Answer: Absolutely yes. Intimacy isn’t only intercourse. Touch, emotional connection, non-penetrative sex, new sexual rituals — all of this counts. Many clients find a deeper intimacy emerges when they redefine what intimacy means.
4- How do I talk about this with my partner when I feel ashamed or “less of a man”?
Answer: It’s very common. Feelings of loss, shame, identity shifts — they show up. Opening the conversation is key: you and your partner can explore what you both value, what you fear, and what new intimacy might look like. Dr Beasley supports couples to do this.

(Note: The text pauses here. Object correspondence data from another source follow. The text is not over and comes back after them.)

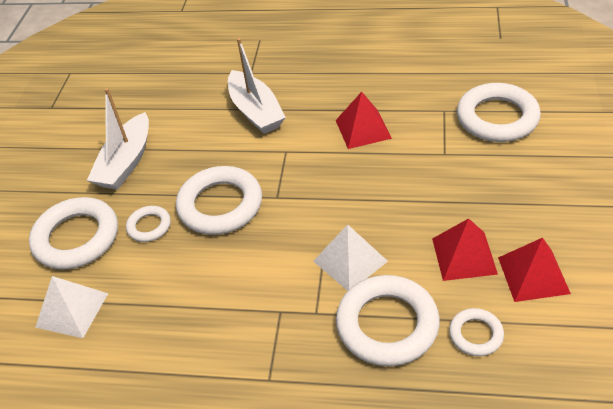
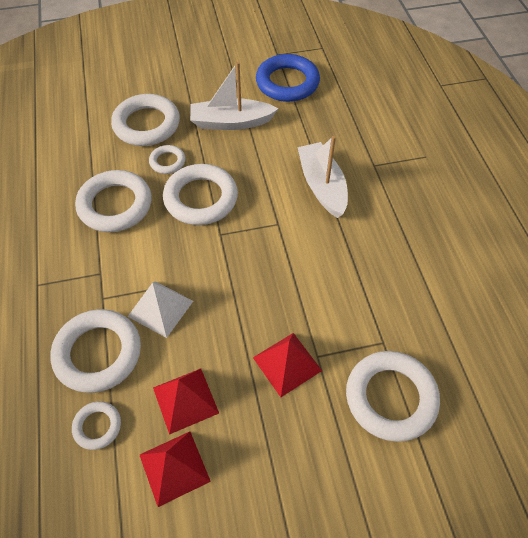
camera: 65 degrees right, 10 degrees up
white pyramid [35,276,108,338] -> none
white boat [228,38,286,134] -> white boat turned 120 degrees clockwise [297,136,348,218]
red pyramid [336,92,392,149] -> red pyramid moved to [253,333,322,397]
none -> white ring [75,170,152,232]
none -> blue ring [256,54,320,102]

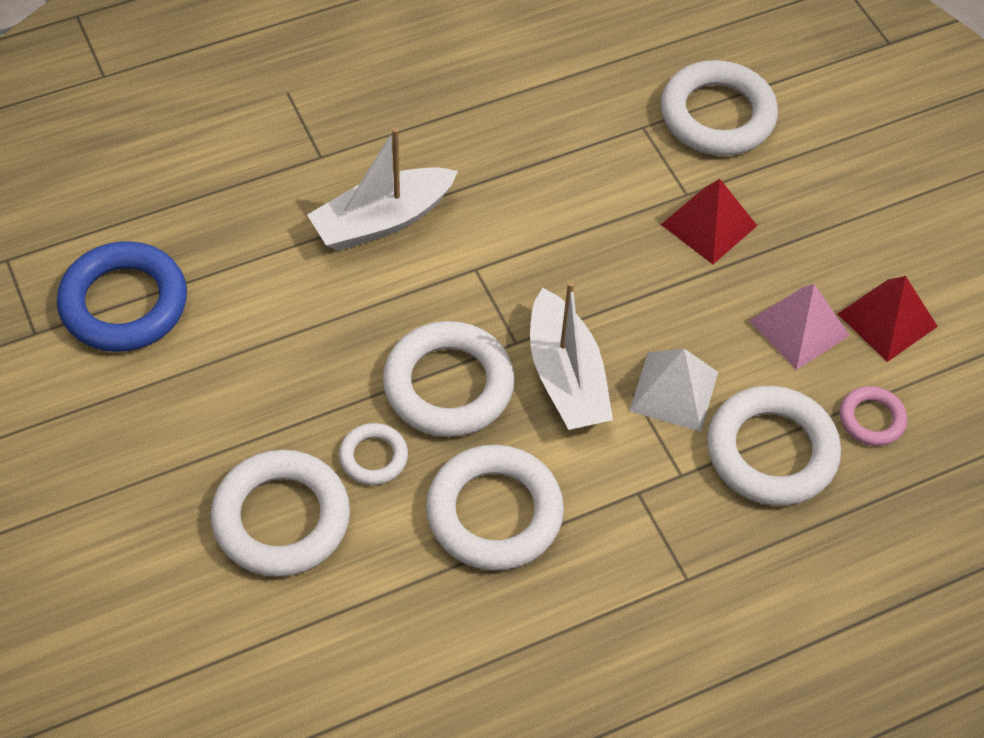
camera: 105 degrees left, 0 degrees up
white ring [72,401,121,450] -> pink ring [840,386,907,446]
red pyramid [153,369,219,435] -> pink pyramid [749,284,850,370]
white boat [190,62,278,130] -> white boat moved to [530,281,613,430]

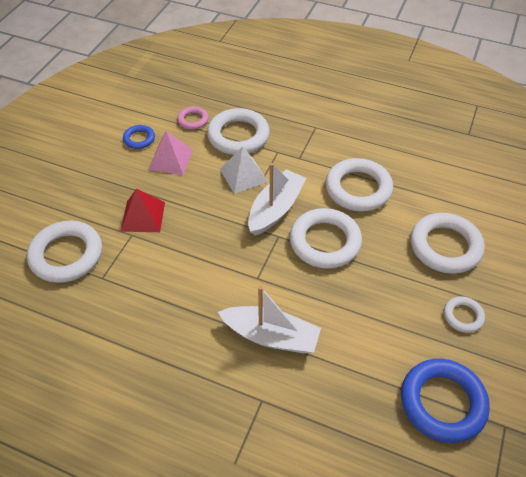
camera: 130 degrees left, 5 degrees down
white ring [339,423,408,485] -> white ring moved to [444,296,485,333]
red pyramid [838,276,938,362] -> blue ring [123,125,155,149]

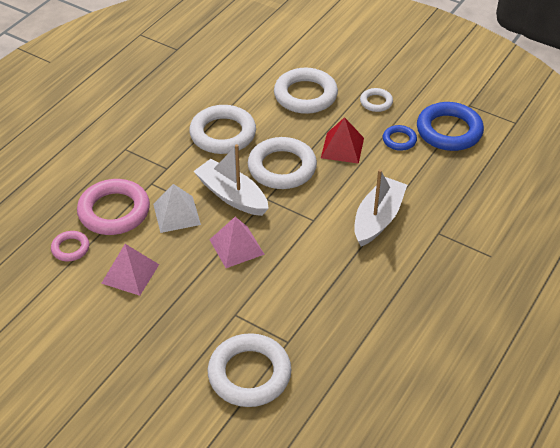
camera: 80 degrees left, 5 degrees down
red pyramid [121,189,165,232] -> red pyramid moved to [321,117,364,164]
blue ring [123,125,155,149] -> blue ring moved to [383,125,417,151]
white ring [207,108,270,155] -> pink ring [77,179,150,235]
none -> pink pyramid [209,217,265,268]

5- What role do lifestyle changes play in recovering intimacy (or sexual function) post-treatment?
Answer: Significant. Healthy weight, good sleep, exercise, pelvic-floor work, diet, quitting smoking — these influence blood flow, nerve health, mood, sexual drive. Add relational and psychological support and it all adds up.
6- What if I’m on hormone therapy and my libido is gone — is there hope for desire and connection?
Answer: Yes. Hormone therapy often reduces libido (desire), but you can work on connection, different expressions of intimacy, and alternative sexual scripts (with your partner or solo). It may not look like “before”, but it can be meaningful.
7- My partner and I have changed roles since treatment — how do we renegotiate intimacy and relationship roles?
Answer: Prostate cancer can shift roles (caregiver/partner, sexual/spousal), creating tension. Renegotiation means talking about needs, fears, expectations, and creating new rituals together. Dr Beasley’s couples work emphasises this.
8- What about fertility, ejaculation changes or semen loss — how does that affect intimacy?
Answer: These changes matter, even if they’re not often discussed. Loss of ejaculation, dry orgasm, fertility changes — they affect body image, identity and sexual rituals. Important to talk about them so they don’t become hidden issues.
9- How do I address intimacy if I’m single, dating again, or want to start a new relationship post-treatment?
Answer: It can feel daunting but it’s doable. Transparency, patience (with yourself and partner), redefining what you bring to a relationship (not just sexual function), and being upfront about changes can make this transition healthier.
10 - Is this all only about men and straight relationships? What if I’m LGBTQ+, or my partner is male, female or non-binary?
Answer: The issues apply broadly — sexual function, body changes, intimacy, role shifts — these impact all orientations. Some nuance changes (for example, anal sex if prostate removed) but the core is communication and adaptation.
11- How soon should I get help — therapy, sex-therapy or specialist — for intimacy/sexual issues after treatment?
Answer: Sooner is better. Many resources suggest early intervention helps recovery, adaptation and reduces distress. Dr Beasley’s model includes aligned coaching with your medical team to integrate support early.
12- What specific treatments or medical aids can help with erectile function post-prostate cancer?
Answer: Options include medications, vacuum devices, injections, penile implants, and rehabilitation (pelvic floor, early intervention). Effectiveness depends on individual factors like nerve-sparing, age, health.
13- How do I address emotional and psychological aspects (fear, grief, identity change, shame) in intimacy recovery?
Answer: Vital. These aspects often become the bigger barrier than physical side-effects. Coaching, couple-therapy, support groups help. Dr Beasley integrates mindset/male-identity work with intimacy.
14- What if things don’t “get back to normal” — how do we find satisfaction anyway?
Answer: Accepting “new normal” is part of the journey. “Normal” may change, but you can still have satisfying sexual and intimate life. Redefining satisfaction, exploring new forms of pleasure, and aligning expectations are central.
15- How should we integrate the medical team, urologist, therapist and Dr Beasley’s coaching into one cohesive plan for recovery and intimacy?
Answer: Holistic approach works best. Medical evaluation (for physical changes), therapeutic/emotional support (for mindset, identity, relationship), coaching (for intimacy, communication, new scripts). Dr Beasley’s practice aims to pull these threads together so you don’t only treat symptoms but rebuild connection and identity.